Risk of Being Forced to Shrink

The first and obvious risk is that the GSEs will simply -- by government fiat -- not be allowed to earn the spread. When the GSEs were put into conservatorship they were obliged to shrink their balance sheets fairly rapidly after the first two years. If Fannie and Freddie shrink their balance sheets, they will shrink its spread income. If this is done rapidly enough they will never repay government. The requirement to shrink the balance sheet has been reduced dramatically, and is unlikely to be enforced in the absence of a robust private sector mortgage market. Obviously the reality (that these companies are by far the dominant mortgage providers at the moment) has sunk in. Shrinking them now would blow up a good part of the recovery. But I suspect that some politicians will want them to shrink. (Others will have different feelings -- again the subject of a later post.)

When the Republicans (for example,

Spencer Bachus

) want to force the issue on Fannie and Freddie right now, that is what they are suggesting. If you allow them to shrink, they inevitably die -- and they cost government when they do so. Indeed, it appears that the Republican agenda was always to destroy these companies.

I will discuss the politics in a later post. The politics is interesting -- as in the Chinese curse. We live in interesting times...

The second risk to the GSE income is that somehow competition comes back into the mortgage market. I suspect that is a few years away. We only need to last a few years for the securities to be visibly money-good. Nonetheless I can't imagine the spreads remaining this wide indefinitely.

The third risk is that Fannie or Freddie massively stuff up their interest rate hedging and fail to adequately hedge the mortgage refinance risk or the short-term interest rate risk on their books. Fannie had a (relatively) minor hedging problem I think in 2002 in which it was short duration and interest rates moved against it by about 10 basis points in one day. My count at the time was that it lost $8 billion. The company could do that again. I have no way of estimating the chance of that, but I am relatively comfortable with the interest rate risk in the book at the moment. (Losing $8 billion in a day is relatively minor only when compared to the losses that Fannie has had on the credit cycle. Interest rate risk is part of these businesses.)

The Commitment Fee

At the end of this year the government has the right to charge Fannie and Freddie a commitment fee (mentioned in the quote above). The size of this fee has not been determined. This fee does not change the end loss to taxpayers but it may change the value of Fannie and Freddie's preferred and common stock. An excessive fee could lead to a Fifth Amendment complaint by preference shareholders. However it is a real risk to this thesis.


I am a preferred shareholder and -- as a shareholder in anything -- nearly always worried about risk. But if I had to tell you what keeps me awake at night it is essentially

political decisions crimping Fannie and Freddie's ability to earn revenue

. In particular, they may not -- by government fiat -- be allowed to charge adequate guarantee fees.
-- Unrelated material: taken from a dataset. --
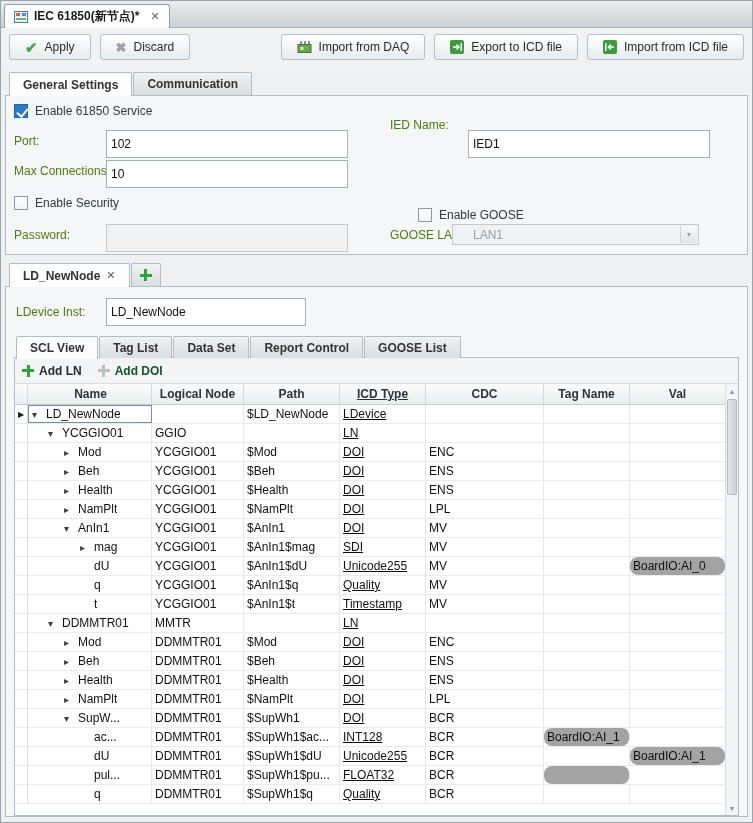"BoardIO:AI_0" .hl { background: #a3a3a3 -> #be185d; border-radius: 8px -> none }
They may -- by government fiat -- have to shrink their books very radically, thereby reducing spread income. They may -- also by government fiat -- be kept perpetually insolvent by way of the forthcoming commitment fee.
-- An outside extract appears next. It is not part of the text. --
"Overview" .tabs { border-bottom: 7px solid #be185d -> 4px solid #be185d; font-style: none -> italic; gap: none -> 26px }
A note: I was a little more sloppy about the costs at Fannie and Freddie in Part 6 than I should have been. Some accurate criticisms have been received as to how I broke up cost items. However, I note that costs are seldom more than 12%-15% of revenue at the GSEs. The GSEs are large wholesale institutions -- buying bulk mortgages and doing finance in bulk. Costs do not matter much. What matters is revenue (this post) and credit losses (last post). When it comes to the 10Qs I have always read the cost section relatively fast as it is relatively unimportant.

The real risks to my thesis are on the revenue line and in the credit cost estimates.

-- Written by John Hempton in Bondi Junction, Australia


John Hempton is chief investment officer and founder of Bronte Capital, an Australian based global asset management firm. He was formerly a partner at Platinum Asset Management and has served as chief analyst of tax policy for the New Zealand Treasury.